Kisah Nyata (Part 1): Angkernya Jalur Dukuh Liwung Gunung Slamet
Kami ber 7, 5 laki-laki dan 2 perempuan, saya dan teman saya Widi. Setelah dipersilahkan masuk, dan kami bersalaman dengan si Mbah, kami pun turut duduk bersila bersama si Mbah yang mulai melemparkan pertanyaan pada kami satu persatu dari mana kami berasal. Setelah berkenalan, si Mbah langsung bercerita pengalaman pengalaman beliau selama menjadi penjaga gunung ini. Terutama pengalaman dalam menolong pendaki-pendaki nakal nan sompral yang banyak tersesat bahkan hilang digunung ini.
Deg-degan tapi kami tetap menyimak cerita demi cerita yang dituturkan si Mbah. Mulai dari yang hilang berhari-hari sampai yang tidak bisa diselamatkan. Kami tau tujuan beliau menceritakan itu semua bukan untuk menakuti-nakuti kami, tapi untuk dijadikan pelajaran, agar tidak berlaku seenaknya di gunung ini, atau ditempat lain dimanapun kami berada.
Sekilas pasti terlihat ketakutan diwajah kami yang tidak menyangka bahwa kami akan melewati jalur ini, tau namanya saja tidak, ah ga pernah kepikiran kami benar-benar seperti disesatkan. Tapi si mbah coba menenangkan namun suaranya terdengar berat, sehingga kami tahu, bahwa sejujurnya jalur ini memang angker untuk dilewati.

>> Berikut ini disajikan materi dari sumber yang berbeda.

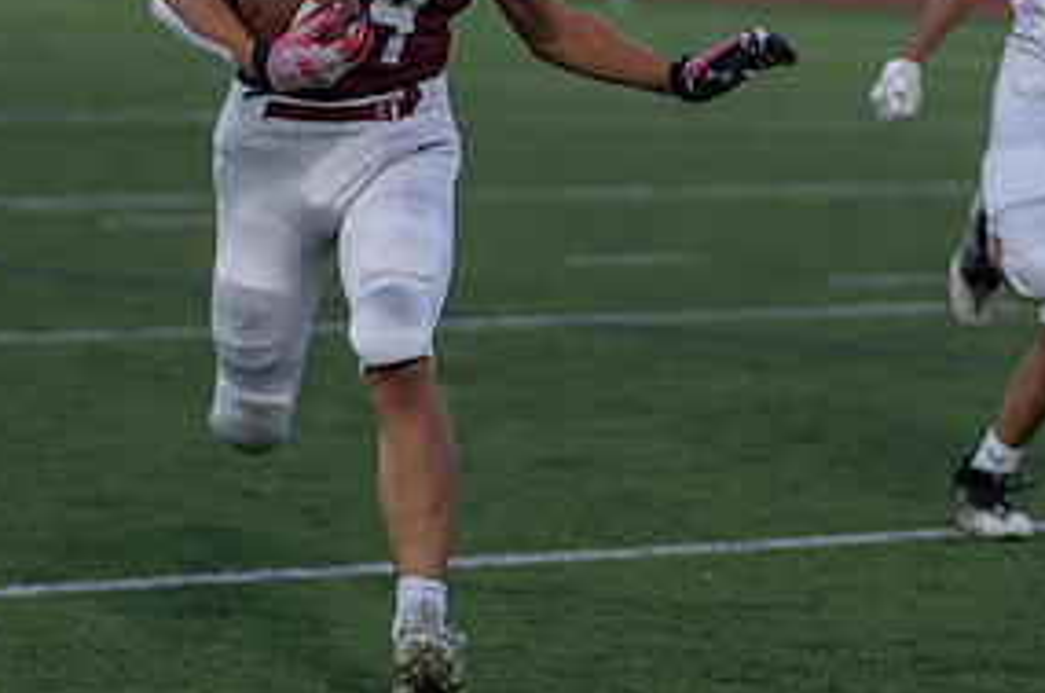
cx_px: 360
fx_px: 8809
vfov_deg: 4.5
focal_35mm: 304
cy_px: 233
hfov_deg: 6.8
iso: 640
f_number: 2.8
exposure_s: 1/1250
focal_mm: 120
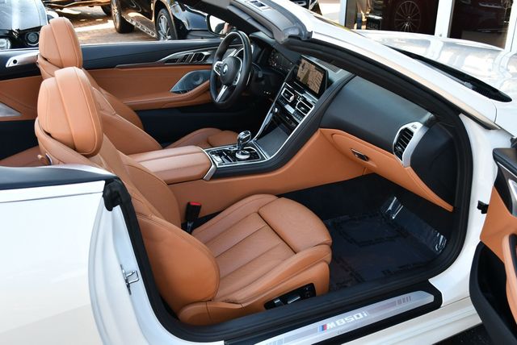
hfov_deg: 53.1
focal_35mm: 36
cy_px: 172
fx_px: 517
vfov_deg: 36.9
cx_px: 258
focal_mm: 18
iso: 400
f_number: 4
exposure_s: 1/250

Setelah cerita panjang lebar, dan meneguk teh hangat yang disediakan oleh istri si mbah,dan suasana sudah mencair dari cerita-cerita horror yang dituturkan sebelumnya, pertanyaan terakhir si mbah adalah siapa diantara saya dan Widi yang sedang Haid? Atau waktu haid nya sudah dekat?, sempat saling lirik, namun Alhamdulillah saya baru selesai masa itu, tapi tidak dengan Widi, sepertinya dia akan haid dalam waktu dekat.
Si Mbah lalu memberikan kami sebuah bungkusan berbalut kain putih, berisikan kemenyan. Kami sempat bingung, lalu si Mbah menjelaskan bahwa, kalau diatas nanti salah satu diantara kami datang bulan, mohon jangan ikut muncak, agar berdiam diri saja ditenda, dan sebelum turun, kami diperintahkan untuk membakar kemenyan tersebut dan meraupkan asap nya ke wajah kami masing-masing, bukan hanya saya dan Widi, tapi kami ber tujuh.

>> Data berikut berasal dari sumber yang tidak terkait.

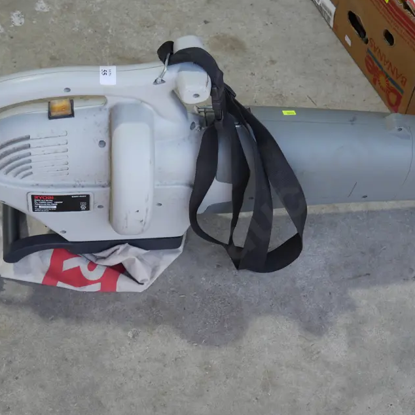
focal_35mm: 60
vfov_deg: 28.6
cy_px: 218
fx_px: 814
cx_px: 268
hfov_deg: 28.5
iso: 200
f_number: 4.6
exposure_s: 1/80
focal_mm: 21
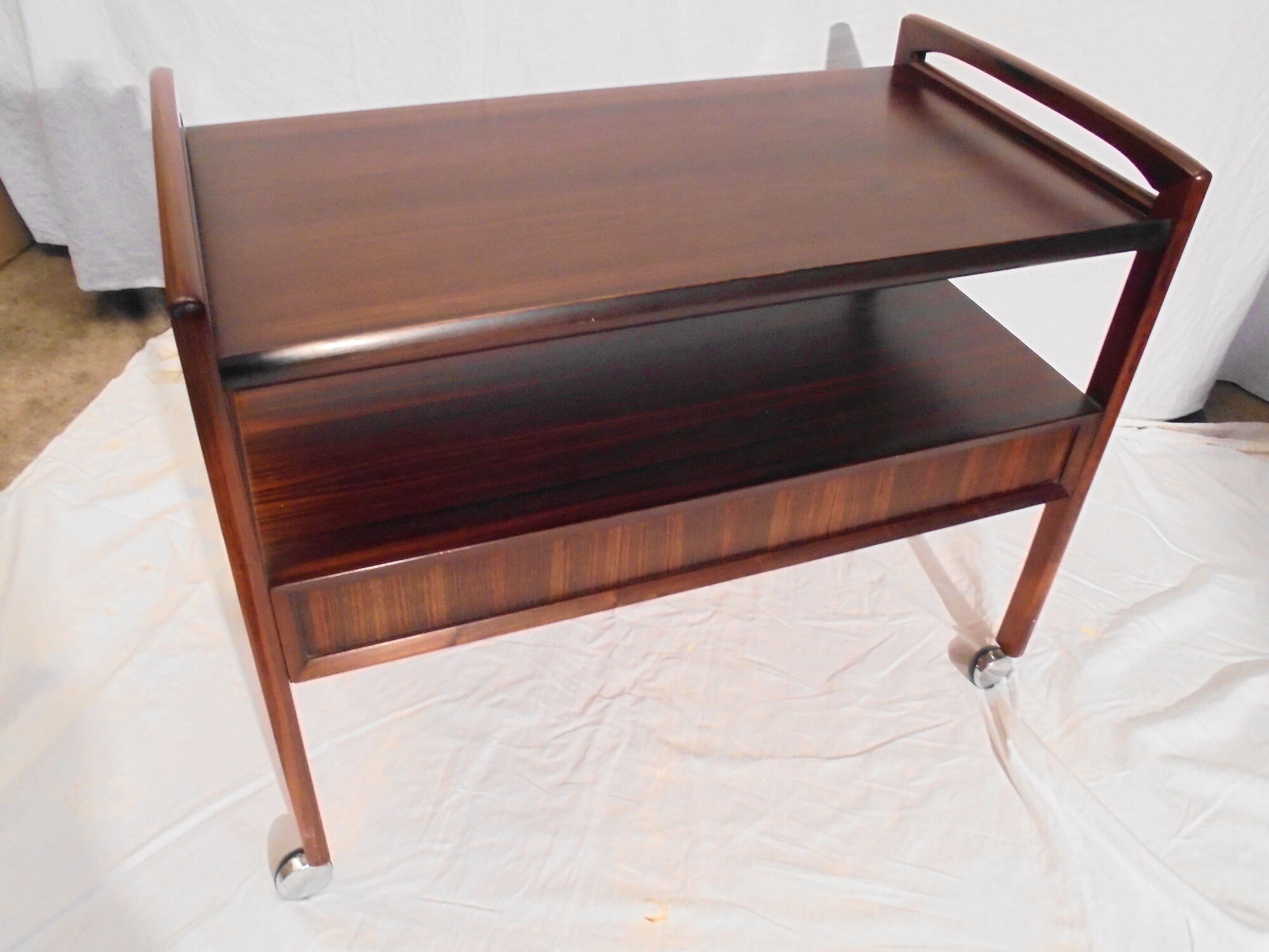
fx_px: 1063
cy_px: 476
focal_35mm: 29
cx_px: 634
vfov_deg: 48.2
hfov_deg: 61.7
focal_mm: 5.3
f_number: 3.7
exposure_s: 1/15
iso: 400
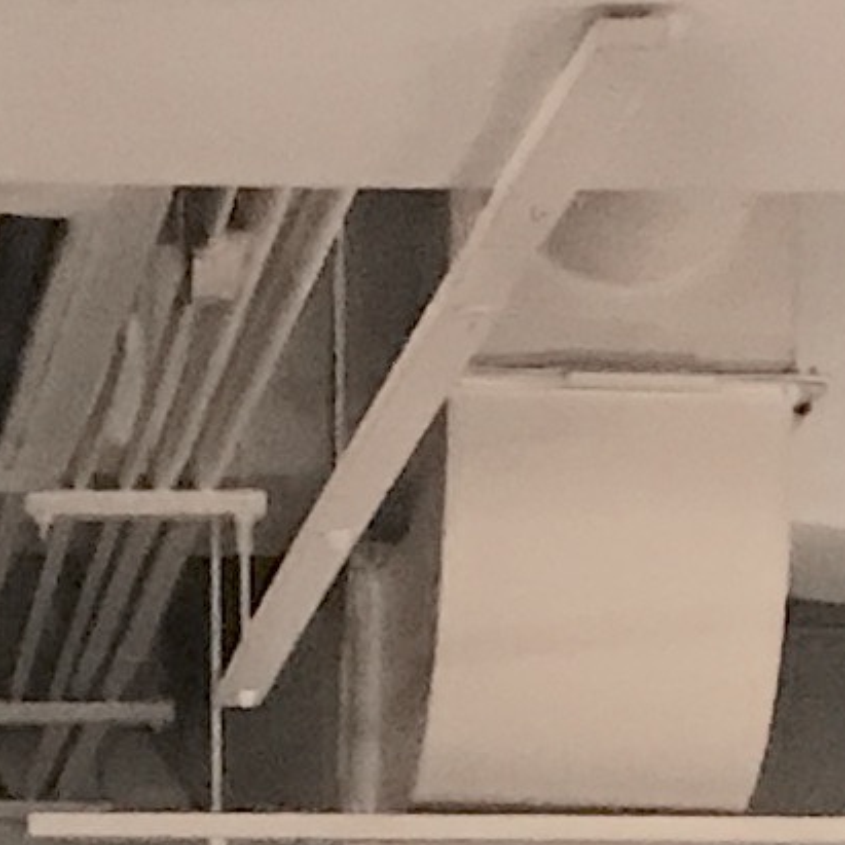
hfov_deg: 7.2
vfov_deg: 7.0
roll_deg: -0.1
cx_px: 86
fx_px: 6711
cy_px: 1591
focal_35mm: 243
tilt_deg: +0.0
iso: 80
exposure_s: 1/6
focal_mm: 3.99
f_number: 1.8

Tujuannya adalah agar kami tidak disesatkan oleh penghuni gunung ini, ketika perjalanan pulang nanti. Saling curi pandang tak terelakkan dari wajah kami, tapi kami pun tidak mungkin menolaknya. Akhirnya kami memutuskan tetap membawa bungkusan kain putih itu bersama kami menaiki gunung ini.